MiniRAG tackles the challenge of performing retrieval-augmented generation with small language models on resource-constrained devices. It introduces a semantic-aware heterogeneous graph that unites text chunks and named entities, paired with a topology-enhanced retrieval strategy that leverages graph structure to reduce reliance on deep semantic understanding. Across on-device benchmarks, MiniRAG achieves 1.3 to 2.5 times higher effectiveness than existing lightweight baselines while using only about 25% of the storage, and it maintains robustness when transitioning from LLMs to SLMs. The authors also release LiHuaWorld, a realistic on-device RAG benchmark, and provide fully open-source code and datasets, advancing practical edge AI with private, efficient knowledge retrieval and generation.

Abstract

The growing demand for efficient and lightweight Retrieval-Augmented Generation (RAG) systems has highlighted significant challenges when deploying Small Language Models (SLMs) in existing RAG frameworks. Current approaches face severe performance degradation due to SLMs' limited semantic understanding and text processing capabilities, creating barriers for widespread adoption in resource-constrained scenarios. To address these fundamental limitations, we present MiniRAG, a novel RAG system designed for extreme simplicity and efficiency. MiniRAG introduces two key technical innovations: (1) a semantic-aware heterogeneous graph indexing mechanism that combines text chunks and named entities in a unified structure, reducing reliance on complex semantic understanding, and (2) a lightweight topology-enhanced retrieval approach that leverages graph structures for efficient knowledge discovery without requiring advanced language capabilities. Our extensive experiments demonstrate that MiniRAG achieves comparable performance to LLM-based methods even when using SLMs while requiring only 25\% of the storage space. Additionally, we contribute a comprehensive benchmark dataset for evaluating lightweight RAG systems under realistic on-device scenarios with complex queries. We fully open-source our implementation and datasets at: https://github.com/HKUDS/MiniRAG.
Paper Structure (13 sections, 1 equation, 4 figures, 3 tables)

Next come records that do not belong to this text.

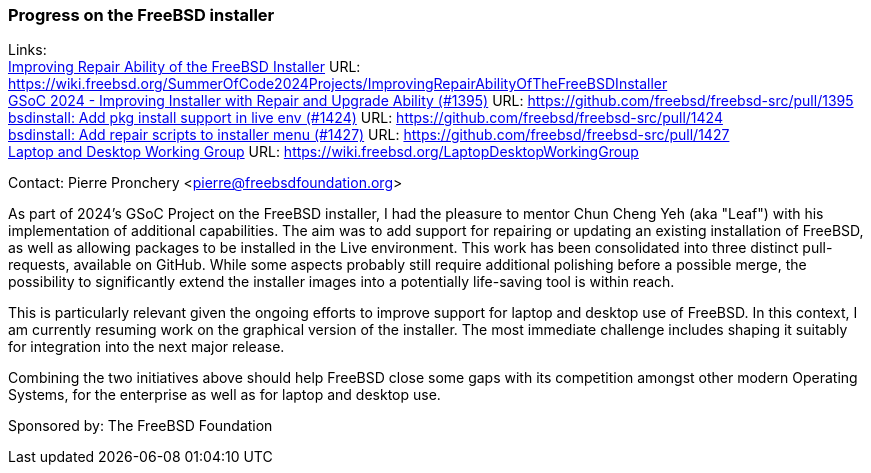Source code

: === Progress on the FreeBSD installer

Links: +
link:https://wiki.freebsd.org/SummerOfCode2024Projects/ImprovingRepairAbilityOfTheFreeBSDInstaller[Improving Repair Ability of the FreeBSD Installer] URL: link:https://wiki.freebsd.org/SummerOfCode2024Projects/ImprovingRepairAbilityOfTheFreeBSDInstaller[] +
link:https://github.com/freebsd/freebsd-src/pull/1395[GSoC 2024 - Improving Installer with Repair and Upgrade Ability (#1395)] URL: link:https://github.com/freebsd/freebsd-src/pull/1395[] +
link:https://github.com/freebsd/freebsd-src/pull/1424[bsdinstall: Add pkg install support in live env (#1424)] URL: link:https://github.com/freebsd/freebsd-src/pull/1424[] +
link:https://github.com/freebsd/freebsd-src/pull/1427[bsdinstall: Add repair scripts to installer menu (#1427)] URL: link:https://github.com/freebsd/freebsd-src/pull/1427[] +
link:https://wiki.freebsd.org/LaptopDesktopWorkingGroup[Laptop and Desktop Working Group] URL: link:https://wiki.freebsd.org/LaptopDesktopWorkingGroup[]

Contact: Pierre Pronchery <pierre@freebsdfoundation.org>

As part of 2024's GSoC Project on the FreeBSD installer, I had the pleasure to mentor Chun Cheng Yeh (aka "Leaf") with his implementation of additional capabilities.
The aim was to add support for repairing or updating an existing installation of FreeBSD, as well as allowing packages to be installed in the Live environment.
This work has been consolidated into three distinct pull-requests, available on GitHub.
While some aspects probably still require additional polishing before a possible merge, the possibility to significantly extend the installer images into a potentially life-saving tool is within reach.

This is particularly relevant given the ongoing efforts to improve support for laptop and desktop use of FreeBSD.
In this context, I am currently resuming work on the graphical version of the installer.
The most immediate challenge includes shaping it suitably for integration into the next major release.

Combining the two initiatives above should help FreeBSD close some gaps with its competition amongst other modern Operating Systems, for the enterprise as well as for laptop and desktop use.

Sponsored by:	The FreeBSD Foundation
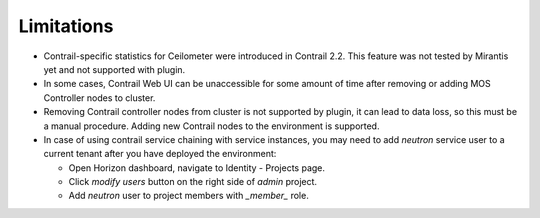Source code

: Limitations
===========

*   Contrail-specific statistics for Ceilometer were introduced in Contrail 2.2.
    This feature was not tested by Mirantis yet and not supported with plugin.

*   In some cases, Contrail Web UI can be unaccessible for some amount of time after removing or adding MOS Controller nodes to cluster.

*   Removing Contrail controller nodes from cluster is not supported by plugin, it can lead to data loss, so this must be a manual procedure.
    Adding new Contrail nodes to the environment is supported.

*   In case of using contrail service chaining with service instances, you may need to add *neutron* service user to a current tenant after you have deployed the environment:

    *   Open Horizon dashboard, navigate to Identity - Projects page.

    *   Click *modify users* button on the right side of *admin* project.

    *   Add *neutron* user to project members with *_member_* role.
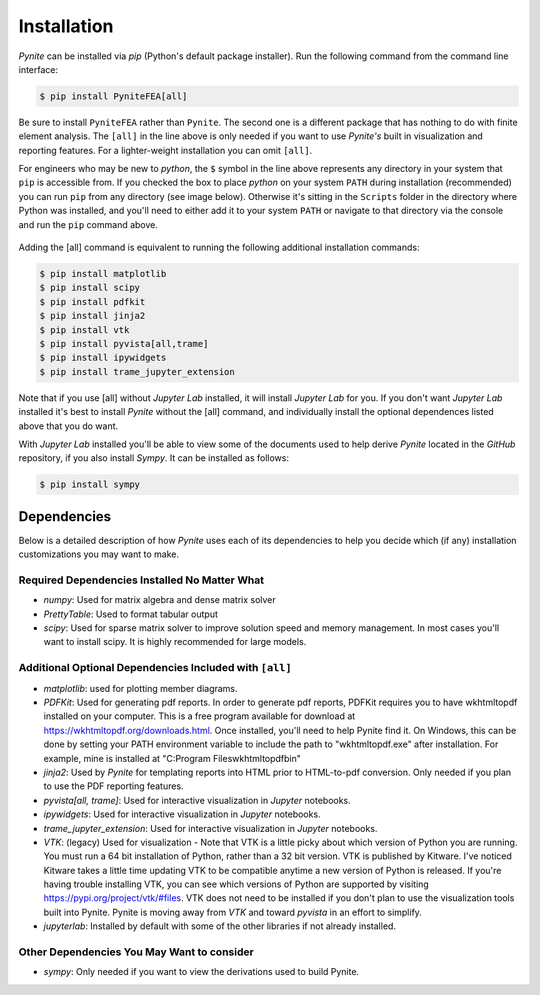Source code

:============
Installation
============

`Pynite` can be installed via `pip` (Python's default package installer). Run the following command from the command line interface:

.. code-block:: console

    $ pip install PyniteFEA[all]

Be sure to install ``PyniteFEA`` rather than ``Pynite``. The second one is a different package that has nothing to do with finite element analysis. The ``[all]`` in the line above is only needed if you want to use `Pynite's` built in visualization and reporting features. For a lighter-weight installation you can omit ``[all]``.

For engineers who may be new to `python`, the ``$`` symbol in the line above represents any directory in your system that ``pip`` is accessible from. If you checked the box to place `python` on your system ``PATH`` during installation (recommended) you can run ``pip`` from any directory (see image below). Otherwise it's sitting in the ``Scripts`` folder in the directory where Python was installed, and you'll need to either add it to your system ``PATH`` or navigate to that directory via the console and run the ``pip`` command above.

.. figure:: ../img/pip_installation_example.png

Adding the [all] command is equivalent to running the following additional installation commands:

.. code-block:: console

    $ pip install matplotlib
    $ pip install scipy
    $ pip install pdfkit
    $ pip install jinja2
    $ pip install vtk
    $ pip install pyvista[all,trame]
    $ pip install ipywidgets
    $ pip install trame_jupyter_extension

Note that if you use [all] without `Jupyter Lab` installed, it will install `Jupyter Lab` for you. If you don't want `Jupyter Lab` installed it's best to install `Pynite` without the [all] command, and individually install the optional dependences listed above that you do want.

With `Jupyter Lab` installed you'll be able to view some of the documents used to help derive `Pynite` located in the `GitHub` repository, if you also install `Sympy`. It can be installed as follows:

.. code-block:: console
    
    $ pip install sympy

Dependencies
============

Below is a detailed description of how `Pynite` uses each of its dependencies to help you decide which (if any) installation customizations you may want to make.

Required Dependencies Installed No Matter What
----------------------------------------------

* `numpy`: Used for matrix algebra and dense matrix solver
* `PrettyTable`: Used to format tabular output
* `scipy`: Used for sparse matrix solver to improve solution speed and memory management. In most cases you'll want to install scipy. It is highly recommended for large models.

Additional Optional Dependencies Included with ``[all]``
--------------------------------------------------------

* `matplotlib`: used for plotting member diagrams.
* `PDFKit`: Used for generating pdf reports. In order to generate pdf reports, PDFKit requires you to have wkhtmltopdf installed on your computer. This is a free program available for download at https://wkhtmltopdf.org/downloads.html. Once installed, you'll need to help Pynite find it. On Windows, this can be done by setting your PATH environment variable to include the path to "wkhtmltopdf.exe" after installation. For example, mine is installed at "C:\Program Files\wkhtmltopdf\bin"
* `jinja2`: Used by `Pynite` for templating reports into HTML prior to HTML-to-pdf conversion. Only needed if you plan to use the PDF reporting features.
* `pyvista[all, trame]`: Used for interactive visualization in `Jupyter` notebooks.
* `ipywidgets`: Used for interactive visualization in `Jupyter` notebooks.
* `trame_jupyter_extension`: Used for interactive visualization in `Jupyter` notebooks.
* `VTK`: (legacy) Used for visualization - Note that VTK is a little picky about which version of Python you are running. You must run a 64 bit installation of Python, rather than a 32 bit version. VTK is published by Kitware. I've noticed Kitware takes a little time updating VTK to be compatible anytime a new version of Python is released. If you're having trouble installing VTK, you can see which versions of Python are supported by visiting https://pypi.org/project/vtk/#files. VTK does not need to be installed if you don't plan to use the visualization tools built into Pynite. Pynite is moving away from `VTK` and toward `pyvista` in an effort to simplify.
* `jupyterlab`: Installed by default with some of the other libraries if not already installed.

Other Dependencies You May Want to consider
-------------------------------------------
* `sympy`: Only needed if you want to view the derivations used to build Pynite.
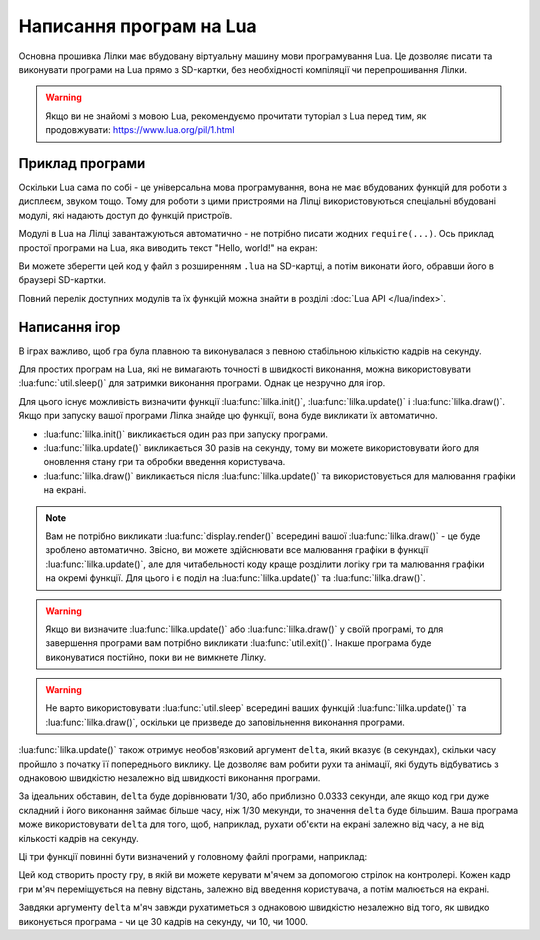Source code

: .. _lua-intro:

Написання програм на Lua
========================

Основна прошивка Лілки має вбудовану віртуальну машину мови програмування Lua. Це дозволяє писати та виконувати програми на Lua прямо з SD-картки, без необхідності компіляції чи перепрошивання Лілки.

.. warning:: Якщо ви не знайомі з мовою Lua, рекомендуємо прочитати туторіал з Lua перед тим, як продовжувати: https://www.lua.org/pil/1.html

Приклад програми
----------------

Оскільки Lua сама по собі - це універсальна мова програмування, вона не має вбудованих функцій для роботи з дисплеєм, звуком тощо. Тому для роботи з цими пристроями на Лілці використовуються спеціальні вбудовані модулі, які надають доступ до функцій пристроїв.

Модулі в Lua на Лілці завантажуються автоматично - не потрібно писати жодних ``require(...)``. Ось приклад простої програми на Lua, яка виводить текст "Hello, world!" на екран:

.. code-block:: lua
    :linenos:

    -- Заповнюємо екран чорним кольором:
    display.fill_screen(display.color565(0, 0, 0))

    -- Виводимо текст "Hello, world!" на екран:
    display.set_cursor(0, 32)
    display.print("Hello, world!")

    -- Чекаємо 2 секунди:
    util.sleep(2000)

    -- Відображаємо все, що ми намалювали на екрані:
    display.render()

    -- На цьому програма автоматично завершиться.

Ви можете зберегти цей код у файл з розширенням ``.lua`` на SD-картці, а потім виконати його, обравши його в браузері SD-картки.

Повний перелік доступних модулів та їх функцій можна знайти в розділі :doc:`Lua API </lua/index>`.

.. _lua-games:

Написання ігор
--------------

В іграх важливо, щоб гра була плавною та виконувалася з певною стабільною кількістю кадрів на секунду.

Для простих програм на Lua, які не вимагають точності в швидкості виконання, можна використовувати :lua:func:`util.sleep()` для затримки виконання програми. Однак це незручно для ігор.

Для цього існує можливість визначити функції :lua:func:`lilka.init()`, :lua:func:`lilka.update()` і :lua:func:`lilka.draw()`. Якщо при запуску вашої програми Лілка знайде цю функції, вона буде викликати їх автоматично.

* :lua:func:`lilka.init()` викликається один раз при запуску програми.

* :lua:func:`lilka.update()` викликається 30 разів на секунду, тому ви можете використовувати його для оновлення стану гри та обробки введення користувача.

* :lua:func:`lilka.draw()` викликається після :lua:func:`lilka.update()` та використовується для малювання графіки на екрані.

.. note:: Вам не потрібно викликати :lua:func:`display.render()` всередині вашої :lua:func:`lilka.draw()` - це буде зроблено автоматично. Звісно, ви можете здійснювати все малювання графіки в функції :lua:func:`lilka.update()`, але для читабельності коду краще розділити логіку гри та малювання графіки на окремі функції. Для цього і є поділ на :lua:func:`lilka.update()` та :lua:func:`lilka.draw()`.

.. warning::

   Якщо ви визначите :lua:func:`lilka.update()` або :lua:func:`lilka.draw()` у своїй програмі, то для завершення програми вам потрібно викликати :lua:func:`util.exit()`. Інакше програма буде виконуватися постійно, поки ви не вимкнете Лілку.

.. warning::
   Не варто використовувати :lua:func:`util.sleep` всередині ваших функцій :lua:func:`lilka.update()` та :lua:func:`lilka.draw()`, оскільки це призведе до заповільнення виконання програми.

:lua:func:`lilka.update()` також отримує необов'язковий аргумент ``delta``, який вказує (в секундах), скільки часу пройшло з початку її попереднього виклику.
Це дозволяє вам робити рухи та анімації, які будуть відбуватись з однаковою швидкістю незалежно від швидкості виконання програми.

За ідеальних обставин, ``delta`` буде дорівнювати 1/30, або приблизно 0.0333 секунди, але якщо код гри дуже складний і його виконання займає більше часу, ніж 1/30 мекунди, то значення ``delta`` буде більшим.
Ваша програма може використовувати ``delta`` для того, щоб, наприклад, рухати об'єкти на екрані залежно від часу, а не від кількості кадрів на секунду.

Ці три функції повинні бути визначений у головному файлі програми, наприклад:

.. code-block:: lua
    :linenos:

    local ball_x
    local ball_y

    local ball = resources.load_image("ball.bmp", display.color565(255, 255, 255))

    function lilka.init()
        -- Ця функція викликається один раз при запуску програми.
        -- Цей код можна було б виконати в глобальному контексті (поза цією функцією), як ми це зробили з "ball",
        -- але ініціалізація гри буде очевиднішою, якщо вона відбувається тут.
        ball_x = display.width / 2
        ball_y = display.height / 2
    end

    function lilka.update(delta)
        local dir_x = 0
        local dir_y = 0

        -- Обробляємо введення користувача:
        local state = controller.get_state()
        if state.up.pressed then
            dir_y = -1
        elseif state.down.pressed then
            dir_y = 1
        end
        if state.left.pressed then
            dir_x = -1
        elseif state.right.pressed then
            dir_x = 1
        end
        if state.a.pressed then
            -- Вихід з програми:
            util.exit()
        end

        -- Переміщуємо м'яч зі швидкістю 50 пікселів на секунду
        ball_x = ball_x + dir_x * 50 * delta
        ball_y = ball_y + dir_y * 50 * delta
    end

    function lilka.draw()
        -- Малюємо графіку:
        display.fill_screen(display.color565(0, 0, 0))
        display.draw_image(ball, ball_x, ball_y)

        -- Після виконання цієї функції Лілка автоматично відобразить все, що ми намалювали на екрані.
    end

    -- Інші функції:
    -- ...

Цей код створить просту гру, в якій ви можете керувати м'ячем за допомогою стрілок на контролері. Кожен кадр гри м'яч переміщується на певну відстань, залежно від введення користувача, а потім малюється на екрані.

Завдяки аргументу ``delta`` м'яч завжди рухатиметься з однаковою швидкістю незалежно від того, як швидко виконується програма - чи це 30 кадрів на секунду, чи 10, чи 1000.

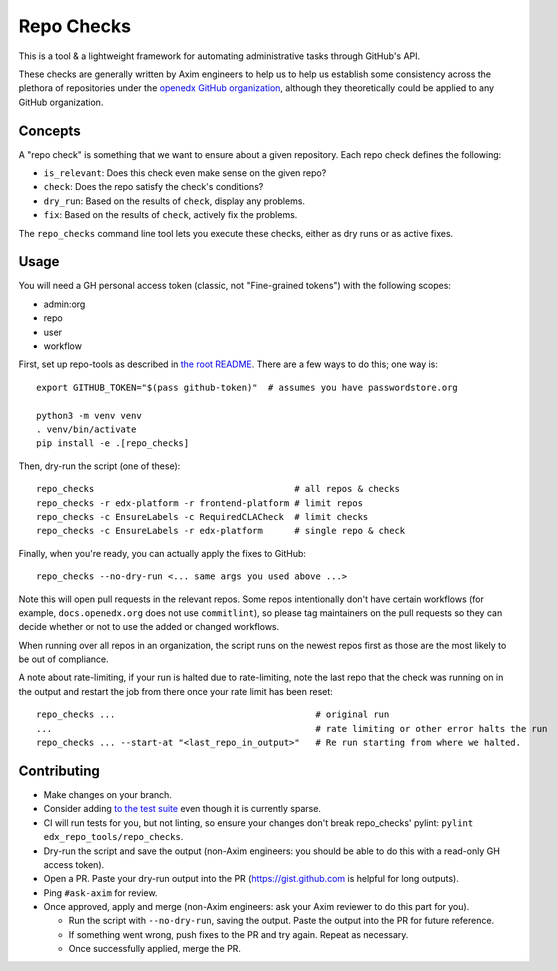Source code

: Repo Checks
###########

This is a tool & a lightweight framework for automating administrative tasks through GitHub's API.

These checks are generally written by Axim engineers to help us to help us establish some consistency across the plethora of repositories under the `openedx GitHub organization <https://github.com/openedx>`_, although they theoretically could be applied to any GitHub organization.

Concepts
********

A "repo check" is something that we want to ensure about a given repository. Each repo check defines the following:

* ``is_relevant``: Does this check even make sense on the given repo?
* ``check``: Does the repo satisfy the check's conditions?
* ``dry_run``: Based on the results of ``check``, display any problems.
* ``fix``: Based on the results of ``check``, actively fix the problems.

The ``repo_checks`` command line tool lets you execute these checks, either as dry runs or as active fixes.

Usage
*****

You will need a GH personal access token (classic, not "Fine-grained tokens") with the following scopes:

*  admin:org
*  repo
*  user
*  workflow

First, set up repo-tools as described in `the root README <../../README.rst>`_.
There are a few ways to do this; one way is::

  export GITHUB_TOKEN="$(pass github-token)"  # assumes you have passwordstore.org

  python3 -m venv venv
  . venv/bin/activate
  pip install -e .[repo_checks]

Then, dry-run the script (one of these)::

  repo_checks                                      # all repos & checks
  repo_checks -r edx-platform -r frontend-platform # limit repos
  repo_checks -c EnsureLabels -c RequiredCLACheck  # limit checks
  repo_checks -c EnsureLabels -r edx-platform      # single repo & check

Finally, when you're ready, you can actually apply the fixes to GitHub::

  repo_checks --no-dry-run <... same args you used above ...>

Note this will open pull requests in the relevant repos. Some repos intentionally don't have certain workflows (for example, ``docs.openedx.org`` does not use ``commitlint``), so please tag maintainers on the pull requests so they can decide whether or not to use the added or changed workflows.

When running over all repos in an organization, the script runs on the newest repos first as those are the most likely
to be out of compliance.

A note about rate-limiting, if your run is halted due to rate-limiting, note the last repo that the check was running on
in the output and restart the job from there once your rate limit has been reset::

    repo_checks ...                                      # original run
    ...                                                  # rate limiting or other error halts the run
    repo_checks ... --start-at "<last_repo_in_output>"   # Re run starting from where we halted.

Contributing
************

* Make changes on your branch.

* Consider adding `to the test suite <../../tests/test_repo_checks.py>`_ even though it is currently sparse.

* CI will run tests for you, but not linting, so ensure your changes don't break repo_checks' pylint: ``pylint edx_repo_tools/repo_checks``.

* Dry-run the script and save the output (non-Axim engineers: you should be able to do this with a read-only GH access token).

* Open a PR. Paste your dry-run output into the PR (https://gist.github.com is helpful for long outputs).

* Ping ``#ask-axim`` for review.

* Once approved, apply and merge (non-Axim engineers: ask your Axim reviewer to do this part for you).

  * Run the script with ``--no-dry-run``, saving the output. Paste the output into the PR for future reference.

  * If something went wrong, push fixes to the PR and try again. Repeat as necessary.

  * Once successfully applied, merge the PR.
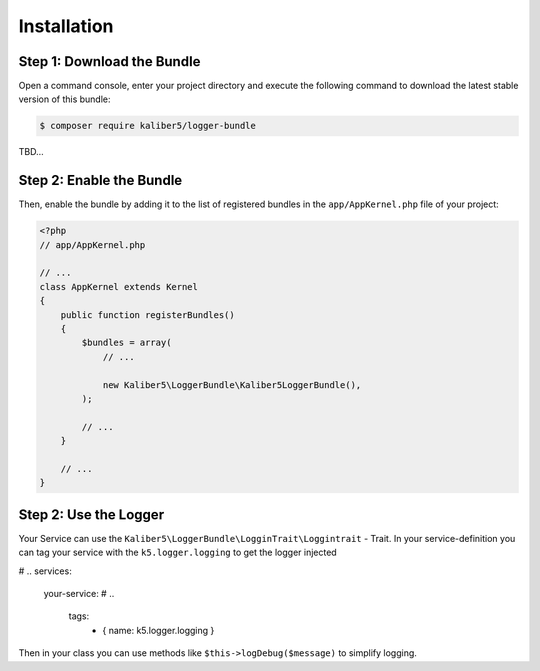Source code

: Installation
============

Step 1: Download the Bundle
---------------------------

Open a command console, enter your project directory and execute the
following command to download the latest stable version of this bundle:

.. code-block:: bash

    $ composer require kaliber5/logger-bundle

TBD...


Step 2: Enable the Bundle
-------------------------

Then, enable the bundle by adding it to the list of registered bundles
in the ``app/AppKernel.php`` file of your project:

.. code-block:: php

    <?php
    // app/AppKernel.php

    // ...
    class AppKernel extends Kernel
    {
        public function registerBundles()
        {
            $bundles = array(
                // ...

                new Kaliber5\LoggerBundle\Kaliber5LoggerBundle(),
            );

            // ...
        }

        // ...
    }


Step 2: Use the Logger
----------------------

Your Service can use the ``Kaliber5\LoggerBundle\LogginTrait\Loggintrait`` - Trait. In
your service-definition you can tag your service with the ``k5.logger.logging`` to get the logger injected

.. code-block:: yml
# ..
services:
    your-service:
    # ..
        tags:
            - { name: k5.logger.logging }


Then in your class you can use methods like ``$this->logDebug($message)`` to simplify logging.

This paper contains 13 sections, 1 equation, 4 figures, 3 tables.

Figures (4)

  • Figure 1: The MiniRAG employs a streamlined workflow built on the key components: heterogeneous graph indexing and lightweight graph-based knowledge retrieval. This architecture addresses the unique challenges faced by on-device RAG systems, optimizing for both efficiency and effectiveness.
  • Figure 2: Compared to Large Language Models (LLMs), Small Language Models (SLMs) show significant limitations in both indexing and answering phases. Left: SLMs generate notably lower-quality descriptions than LLMs. Right: When processing identical inputs, SLMs struggle to locate relevant information in large contexts, while LLMs perform this task effectively.
  • Figure 3: Accuracy vs. Storage Efficiency: Comparative analysis of three RAG systems - MiniRAG, LightRAG, and GraphRAG.
  • Figure A1: LiHuaWorld simulates a digitally interconnected world where AI agents communicate through mobile chat applications. Through the lens of our primary subject, Li Hua, we observe and collect authentic chat interactions within this virtual social ecosystem.